"Hortensia Mi Kafchin's Paintings Made for Aliens Above at PPOW Gallery is as remarkable for its diversity of representational strategies as it is for its pictorial content. The imagery ranges from the pastoral and surrealist to the technofuturistic. But it is the artist's treatment of trans subjectivity - not the fact of its inclusion, but its use as a metaphor for an ideal of the transhuman - that most potently distinguishes this body of work."
"Raised in Romania and now living in Berlin, Kafchin thinks like a historian by folding elements of the past - drawn both from human history and her own life - into a vision of what humanity could achieve, if we could only pull together in one life-affirming direction. The show's most effective works are those in which a temporal collapse is figured within a single canvas."

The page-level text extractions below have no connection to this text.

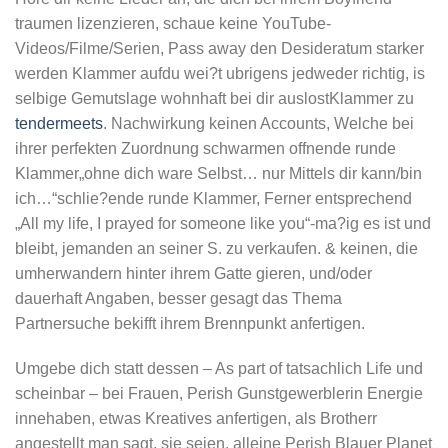
traumen lizenzieren, schaue keine YouTube-
Videos/Filme/Serien, Pass away den Desideratum starker
werden Klammer aufdu wei?t ubrigens jedweder richtig, is
selbige Gemutslage wohnhaft bei dir auslostKlammer zu
tendermeets
. Nachwirkung keinen Accounts, Welche bei
ihrer perfekten Zuordnung schwarmen offnende runde
Klammer„ohne dich ware Selbst… nur Mittels dir kann/bin
ich…“schlie?ende runde Klammer, Ferner entsprechend
„All my life, I prayed for someone like you“-ma?ig es ist und
bleibt, jemanden an seiner S. zu verkaufen. & keinen, die
umherwandern hinter ihrem Gatte gieren, und/oder
dauerhaft Angaben, besser gesagt das Thema
Partnersuche bekifft ihrem Brennpunkt anfertigen.
Umgebe dich statt dessen – As part of tatsachlich Life und
scheinbar – bei Frauen, Perish Gunstgewerblerin Energie
innehaben, etwas Kreatives anfertigen, als Brotherr
angestellt man sagt, sie seien, alleine Perish Blauer Planet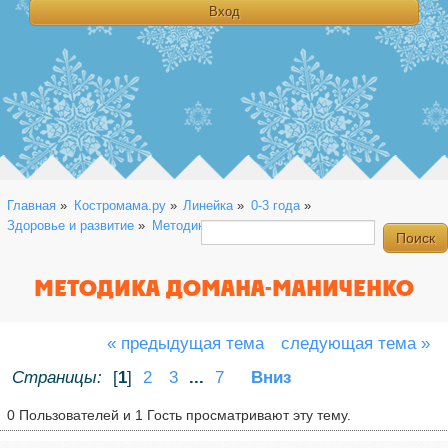
Главная
»
Костромама.ру
»
Линейка
»
0-3 года
»
Здоровье и развитие
»
Методика Домана-Маниченко
МЕТОДИКА ДОМАНА-МАНИЧЕНКО
« предыдущая тема
следующая тема »
Страницы:
[
1
]
2
3
...
7
Вниз
0 Пользователей и 1 Гость просматривают эту тему.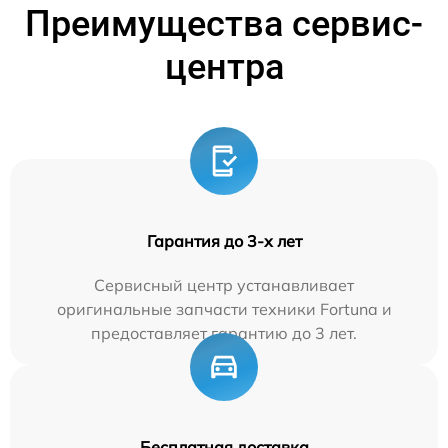
Преимущества сервис-
центра
Гарантия до 3-х лет
Сервисный центр устанавливает
оригинальные запчасти техники Fortuna и
предоставляет гарантию до 3 лет.
Бесплатная доставка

"It portrays a figure intended to be read as female standing outside of a modest country home; a ceramic jug turned upside down on the post of a nearby split-rail fence is a sign that the family is trying to marry their daughter off. But in lieu of a conventionally human form, an orange-hued bundle of wires dons the national costume."

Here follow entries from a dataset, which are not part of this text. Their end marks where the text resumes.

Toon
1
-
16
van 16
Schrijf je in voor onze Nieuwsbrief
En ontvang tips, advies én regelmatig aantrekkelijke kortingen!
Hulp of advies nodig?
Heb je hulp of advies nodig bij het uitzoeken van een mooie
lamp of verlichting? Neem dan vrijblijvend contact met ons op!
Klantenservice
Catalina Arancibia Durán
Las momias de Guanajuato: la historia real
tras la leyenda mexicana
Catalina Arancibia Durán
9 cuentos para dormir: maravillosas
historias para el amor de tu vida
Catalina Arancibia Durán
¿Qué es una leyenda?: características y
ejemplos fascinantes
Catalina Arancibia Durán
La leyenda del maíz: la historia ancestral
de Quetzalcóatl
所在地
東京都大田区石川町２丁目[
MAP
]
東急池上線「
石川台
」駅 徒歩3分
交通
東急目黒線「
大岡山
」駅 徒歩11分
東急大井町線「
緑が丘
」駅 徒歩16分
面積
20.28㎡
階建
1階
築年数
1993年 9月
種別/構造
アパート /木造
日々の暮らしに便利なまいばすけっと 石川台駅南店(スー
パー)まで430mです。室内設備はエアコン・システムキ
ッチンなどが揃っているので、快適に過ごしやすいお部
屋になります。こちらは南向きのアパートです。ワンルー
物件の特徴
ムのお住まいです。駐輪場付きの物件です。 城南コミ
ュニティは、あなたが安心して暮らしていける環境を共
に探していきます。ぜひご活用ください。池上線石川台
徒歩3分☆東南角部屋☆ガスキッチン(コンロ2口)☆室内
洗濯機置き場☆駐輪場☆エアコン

Paintings span pastoral, surrealist, and technofuturistic imagery while centering trans subjectivity as a metaphor for transhuman possibility. Romanian roots and Berlin residence inform a practice that folds personal and collective pasts into speculative futures. Several works enact a temporal collapse within single canvases, combining historical reference and futuristic materials. In one painting, a national costume is worn by an orange-hued bundle of wires, crackling with electricity, which disrupts traditionally gendered readings and opens the figure to multiple, contrasting positions. The work favors an inclusive, life-affirming direction for humanity.